__ZU ERLEDIGEN__:
1. Wie viel Prozent der ADAC-Mitglieder waren laut dem Interview über das Tempolimit bei der Umfrage 2019 für ein Tempolimit?
2. Schreib das Interview über das Tempolimit nach seinem letzten Satz weiter.

═════ AUSGEWÄHLTER AUSZUG ═════

Mobilitätsforscher über Tempolimit: „Weniger Unfälle, weniger Staus“
Der ADAC ist nicht mehr grundsätzlich gegen ein Tempolimit auf deutschen Autobahnen. Denn das komme bald, sagt der Mobilitätsforscher Andreas Knie.
taz: Herr Knie, eine der letzten Bastionen gegen ein generelles Tempolimit auf deutschen Autobahnen gerät ins Wanken: Der Allgemeine Deutsche Automobil-Club (ADAC) ist nicht mehr grundsätzlich gegen eine Geschwindigkeitsbegrenzung. Wie erklären Sie sich dieses Einlenken?
Andreas Knie: Weil der ADAC merkt, dass die Bevölkerung bei der Frage Tempolimit schon weiter ist als die Politik. Von rund 20 Millionen ADAC-Mitgliedern im Jahr 2018 haben sich bei einer Umfrage 2019 45 Prozent für ein Tempolimit ausgesprochen; das sind 9 Millionen Menschen. Wir schätzen, dass bundesweit bis zu 60 Prozent der Bevölkerung für ein Tempolimit sind, besonders Frauen und Menschen unter 45 Jahren. Der öffentliche Druck wird immer stärker. Die jungen Menschen lassen sich nicht mehr weiter vertrösten, das sehen wir ja auch bei der Klimapolitik. Und das weiß auch der ADAC. Das Tempolimit wird kommen.
Wann denn?
Noch dieses Jahr, wahrscheinlich schon in den nächsten fünf Monaten. Die Legislative wird das beschließen, und zwar wahrscheinlich auf Initiative der SPD. Und dann muss das auch ein Herr Scheuer vom Bundesverkehrsministerium umsetzen.

═════ DATENAUSZUG ═════

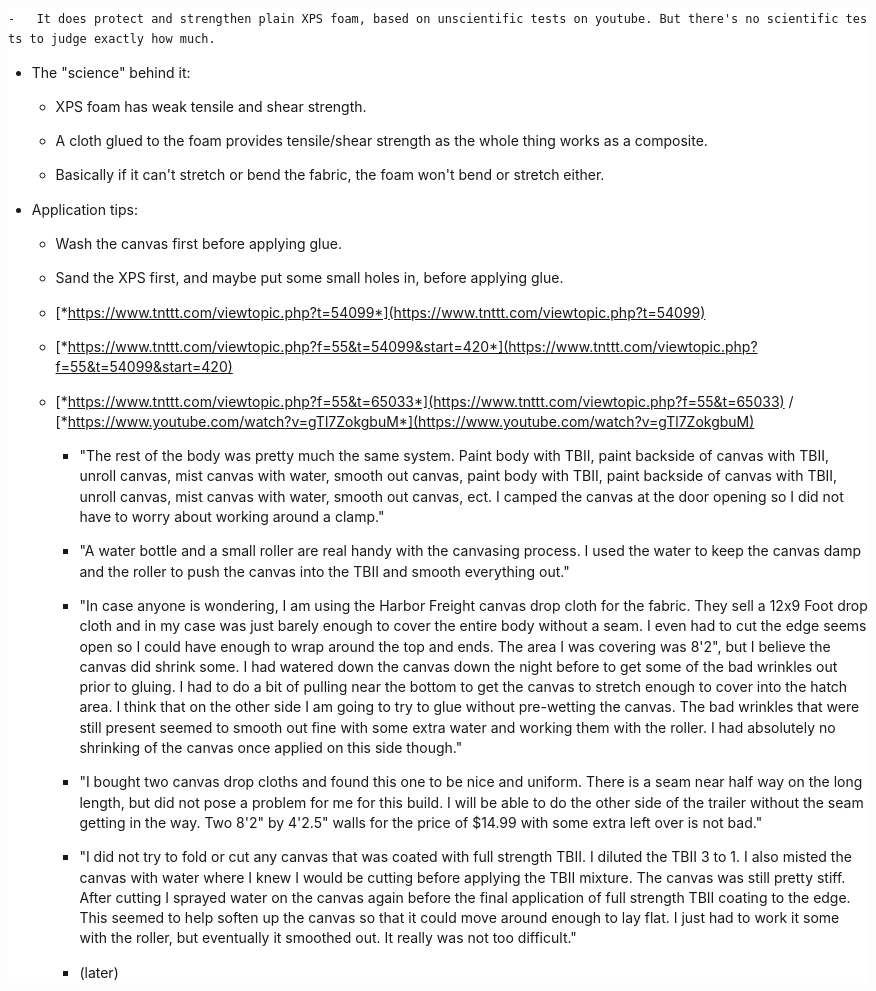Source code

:     -   It does protect and strengthen plain XPS foam, based on unscientific tests on youtube. But there's no scientific tests to judge exactly how much.

-   The "science" behind it:

    -   XPS foam has weak tensile and shear strength.

    -   A cloth glued to the foam provides tensile/shear strength as the whole thing works as a composite.

    -   Basically if it can't stretch or bend the fabric, the foam won't bend or stretch either.

-   Application tips:

    -   Wash the canvas first before applying glue.

    -   Sand the XPS first, and maybe put some small holes in, before applying glue.
    -   [*https://www.tnttt.com/viewtopic.php?t=54099*](https://www.tnttt.com/viewtopic.php?t=54099)

    -   [*https://www.tnttt.com/viewtopic.php?f=55&t=54099&start=420*](https://www.tnttt.com/viewtopic.php?f=55&t=54099&start=420)

    -   [*https://www.tnttt.com/viewtopic.php?f=55&t=65033*](https://www.tnttt.com/viewtopic.php?f=55&t=65033) / [*https://www.youtube.com/watch?v=gTl7ZokgbuM*](https://www.youtube.com/watch?v=gTl7ZokgbuM)

        -   "The rest of the body was pretty much the same system. Paint body with TBII, paint backside of canvas with TBII, unroll canvas, mist canvas with water, smooth out canvas, paint body with TBII, paint backside of canvas with TBII, unroll canvas, mist canvas with water, smooth out canvas, ect. I camped the canvas at the door opening so I did not have to worry about working around a clamp."

        -   "A water bottle and a small roller are real handy with the canvasing process. I used the water to keep the canvas damp and the roller to push the canvas into the TBII and smooth everything out."

        -   "In case anyone is wondering, I am using the Harbor Freight canvas drop cloth for the fabric. They sell a 12x9 Foot drop cloth and in my case was just barely enough to cover the entire body without a seam. I even had to cut the edge seems open so I could have enough to wrap around the top and ends. The area I was covering was 8\'2\", but I believe the canvas did shrink some. I had watered down the canvas down the night before to get some of the bad wrinkles out prior to gluing. I had to do a bit of pulling near the bottom to get the canvas to stretch enough to cover into the hatch area. I think that on the other side I am going to try to glue without pre-wetting the canvas.  The bad wrinkles that were still present seemed to smooth out fine with some extra water and working them with the roller. I had absolutely no shrinking of the canvas once applied on this side though."

        -   "I bought two canvas drop cloths and found this one to be nice and uniform. There is a seam near half way on the long length, but did not pose a problem for me for this build. I will be able to do the other side of the trailer without the seam getting in the way. Two 8\'2\" by 4\'2.5\" walls for the price of \$14.99 with some extra left over is not bad."

        -   "I did not try to fold or cut any canvas that was coated with full strength TBII. I diluted the TBII 3 to 1. I also misted the canvas with water where I knew I would be cutting before applying the TBII mixture. The canvas was still pretty stiff. After cutting I sprayed water on the canvas again before the final application of full strength TBII coating to the edge. This seemed to help soften up the canvas so that it could move around enough to lay flat. I just had to work it some with the roller, but eventually it smoothed out. It really was not too difficult."

        -   (later)
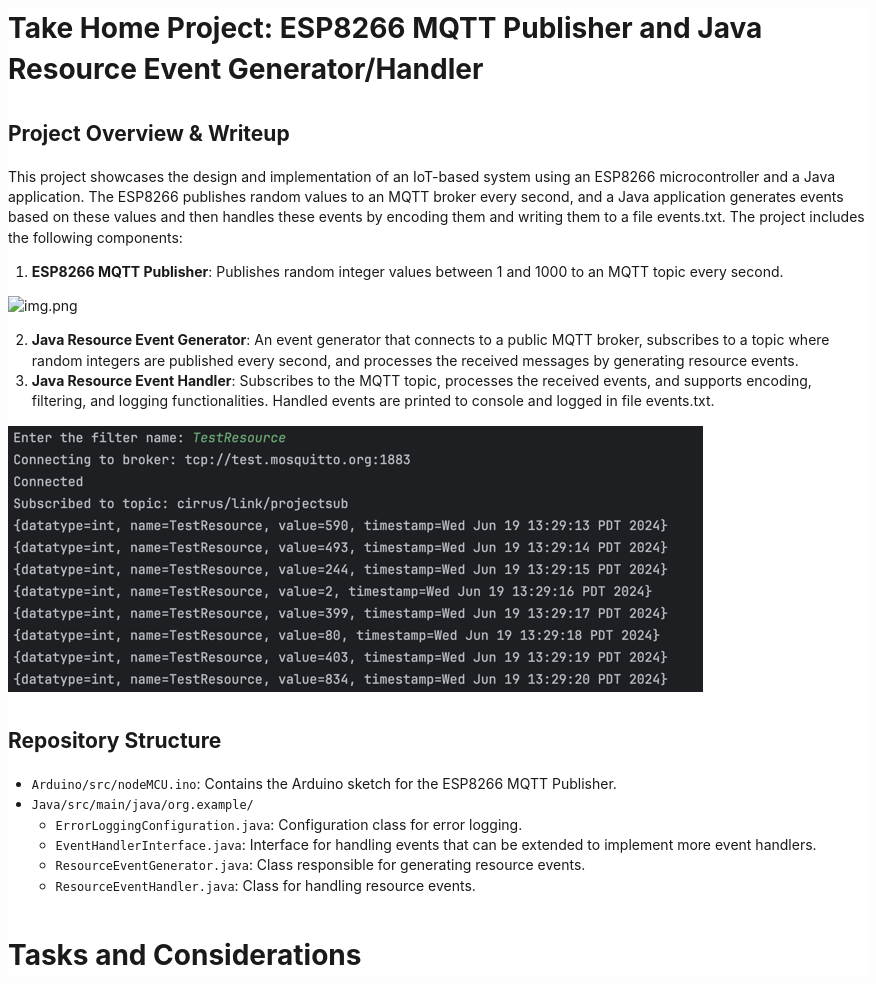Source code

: # Take Home Project: ESP8266 MQTT Publisher and Java Resource Event Generator/Handler 

## Project Overview & Writeup


This project showcases the design and implementation of an IoT-based system using an ESP8266 microcontroller and a Java application. The ESP8266 publishes random values to an MQTT broker every second, and a Java application generates events based on these values and then handles these events by encoding them and writing them to a file events.txt. The project includes the following components:

1. **ESP8266 MQTT Publisher**: Publishes random integer values between 1 and 1000 to an MQTT topic every second.

![img.png](images/ESP8266.png)

2. **Java Resource Event Generator**: An event generator that connects to a public MQTT broker, subscribes to a topic where random integers are published every second, and processes the received messages by generating resource events.
3. **Java Resource Event Handler**: Subscribes to the MQTT topic, processes the received events, and supports encoding, filtering, and logging functionalities. Handled events are printed to console and logged in file events.txt.

![img.png](images/img.png)

## Repository Structure
- `Arduino/src/nodeMCU.ino`: Contains the Arduino sketch for the ESP8266 MQTT Publisher.
- `Java/src/main/java/org.example/`
  - `ErrorLoggingConfiguration.java`: Configuration class for error logging.
  - `EventHandlerInterface.java`: Interface for handling events that can be extended to implement more event handlers.
  - `ResourceEventGenerator.java`: Class responsible for generating resource events.
  - `ResourceEventHandler.java`: Class for handling resource events.

# Tasks and Considerations

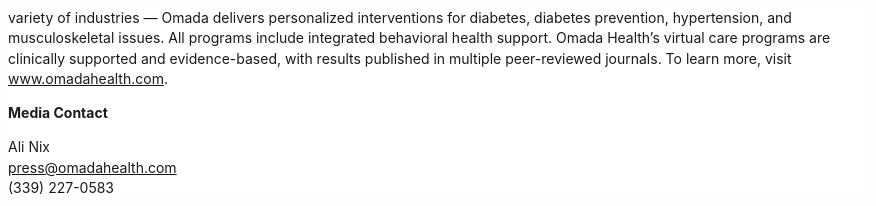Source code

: variety of industries — Omada delivers personalized interventions for diabetes, diabetes prevention, hypertension, and musculoskeletal issues. All programs include integrated behavioral health support. Omada Health’s virtual care programs are clinically supported and evidence-based, with results published in multiple peer-reviewed journals. To learn more, visit <a href="https://www.omadahealth.com/">www.omadahealth.com</a>.</span><span></span></p><p><strong><span>Media Contact</span></strong></p><p><span>Ali Nix</span><br><span>press@omadahealth.com</span> <br><span>(339) 227-0583</span></p><p>      </p></div>                             </section>                                        </article>         </div></div>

═════

__ERGEBNISSE JE AUFGABE__:
1. 45 Prozent, also 9 Millionen Menschen.

2.
Der ADAC fordert neue umfassende Studien, um die Auswirkungen eines Tempolimits zu erforschen. Alle Nachbarländer haben schon Tempolimits auf Autobahnen, und Studien gibt es zuhauf. Was soll das?
Als Forscher sage ich ja immer, neue Studien sind wunderbar, davon lebt die Wissenschaft. Das ist einfach ein Versuch, Zeit zu gewinnen. Faktisch wissen wir alles, was wir brauchen. Alle unserer Nachbarn haben ein Tempolimit und sind damit sehr glücklich. Denn ein Tempolimit auf Autobahnen bietet mehrere Vorteile.
Welche denn?
Je geringer die Endgeschwindigkeit ist, desto weniger Staus gibt es und umso mehr Autos können auf den Autobahnen fahren. Außerdem gibt es deutlich weniger Unfälle mit Todesopfern. Auch der CO2-Ausstoß, davon gehen wir durch Simulationen aus, würde sinken. Eine einzige Maßnahme würde also sofort und deutlich helfen. Wenn es etwas gibt, das nichts kostet und sich noch leicht durchsetzen lässt, dann ist es das Tempolimit.
Andreas Knie ist Mobilitätsforscher am Wissenschaftszentrum Berlin für Sozialforschung und Leiter der Forschungsgruppe Digitale Mobilität und gesellschaftliche Differenzierung.
Neben Deutschland haben nur wenige andere Länder wie Nordkorea oder Afghanistan kein Tempolimit …
… das lese ich oft – und das ist Quatsch. Afghanistan ist verkehrstechnisch ein hochreguliertes Land, zumal die Infrastruktur ein sehr schnelles Fahren gar nicht hergibt. Deutschland ist das einzige Land auf der Welt, das kein Tempolimit hat.
Warum ist das hierzulande eigentlich so?
Das stammt noch aus den 50er Jahren. Damals wollten sich die Menschen von der NS-Vergangenheit befreien. Und das Auto war das Vehikel der Freiheit und des ungebremsten Fortschritts. Und so gab es auch keine Regulierungen. In Westdeutschland gab es zwischen 1954 und 1957 übrigens auch innerorts kein Tempolimit. Das wurde dann wegen den vielen Verkehrstoten wieder geändert.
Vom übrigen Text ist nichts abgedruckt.